E dessa constatação surgiu a defesa de ideias pioneiras, como a construção de barragens.

“Cabral sabia que existia uma questão técnica: Temos de ter mais água, segurar água, reter água, florestar. Tem de se promover a cobertura florestal para se combater o risco da erosão”.

Curiosamente, adiantou o docente, estes textos que Amílcar Cabral escreveu enquanto estudante, a partir da situação cabo-verdiana que presenciou, aliada à investigação e formação superior no ISA, têm “fundamentos e conceptualizações que estão atualmente considerados na Convenção das Nações Unidas para o Combate à Desertificação, o que revela uma perceção e uma inovação”.

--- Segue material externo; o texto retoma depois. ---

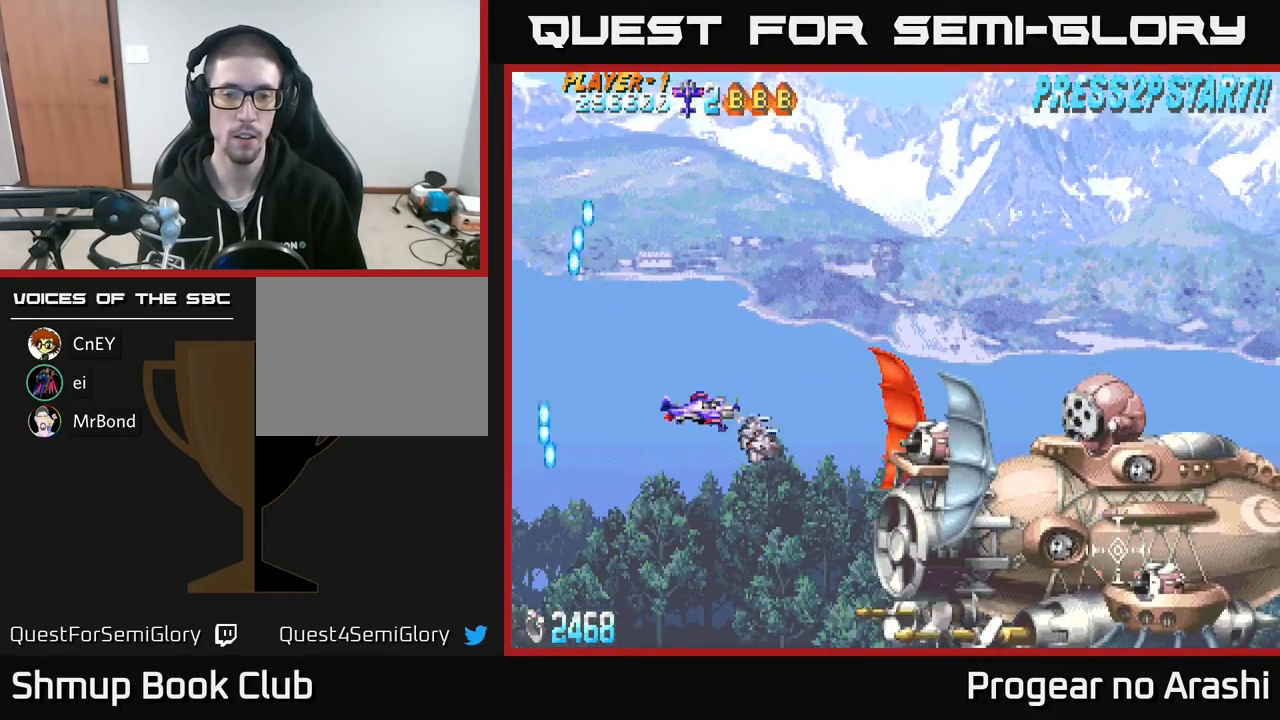
{"buttons": [], "left_stick": "center", "events": [[17, "DPAD_LEFT", "down"], [33, "DPAD_DOWN", "up"], [133, "DPAD_LEFT", "up"]]}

E acrescentou: “Cabral considerava que, além de um problema técnico, existia um problema de políticas, de governo, que os problemas eram todos abrangentes e que deveriam ser considerados nas mais variadas vertentes”.

Manuel Madeira, que ingressou no ISA no final dos anos 60 do século passado, já após a saída de Cabral, manteve sempre uma grande curiosidade sobre o percurso académico daquele que é considerado o “pai” das independências de Cabo Verde e Guiné-Bissau, tendo realizado várias intervenções em Cabo Verde sobre o líder africano.

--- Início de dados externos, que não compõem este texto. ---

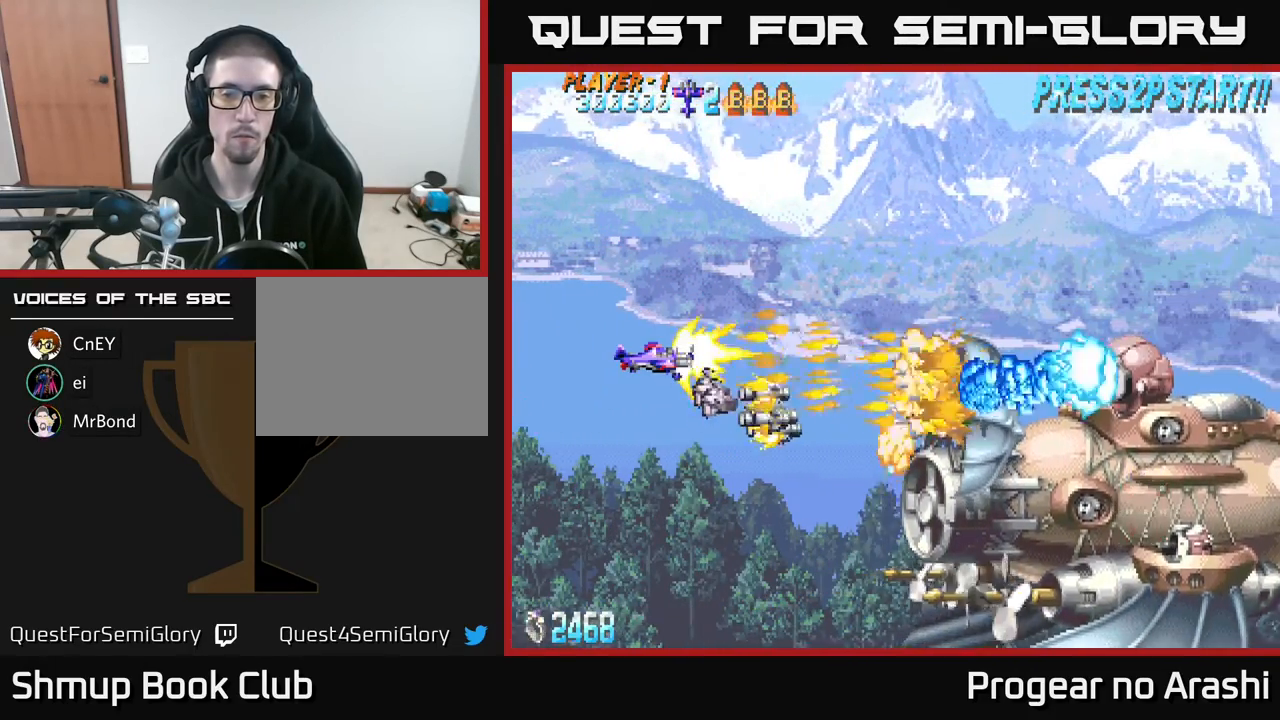
{"buttons": ["A", "DPAD_UP"], "left_stick": "center", "events": [[67, "DPAD_LEFT", "down"], [250, "DPAD_LEFT", "up"], [283, "DPAD_UP", "down"], [300, "A", "down"], [350, "X", "up"]]}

Recorda a dedicatória que Cabral escreveu num exemplar do relatório final do curso e que ofereceu a um amigo: “A verdadeira técnica é a que conscientemente materializa as conquistas da ciência e as suas próprias capacidades no sentido da dignificação da vida para todos os homens”.

Trata-se, na opinião de Manuel Madeira, de uma “síntese do seu pensamento e da importância das questões humanas”.

Ao trabalho de final de curso, e sobretudo devido ao teor da dedicatória, seguem-se tempos de “um ambiente um pouco hostil”, agravados quando foi preterido num concurso para um emprego, apesar de ser o mais bem classificado.

Cabral segue para a Guiné-Bissau, a sua terra natal, onde realiza vários trabalhos, com destaque para o recenseamento agrícola deste país, que lhe ofereceu “o contacto com populações e tribos” e “um conhecimento profundo do problema agrícola colonial”.

As suas ideias de desenvolvimento da agricultura para as populações também não foram bem recebidas e Amílcar Cabral regressa a Lisboa. Realiza vários trabalhos de consultor técnico em Portugal e em Angola, onde se confronta novamente com questões que terão acelerado o seu papel enquanto líder independentista.

Foi assassinado a 20 de janeiro de 1973, em Conacri, na Guiné, tinha 49 anos.

Em 2020, foi considerado o segundo maior líder mundial de todos os tempos, a seguir a Maharaja Ranjit Singh, líder do império sikh do início do século XIX, segundo uma lista elaborada por historiadores para a BBC e com a votação dos leitores.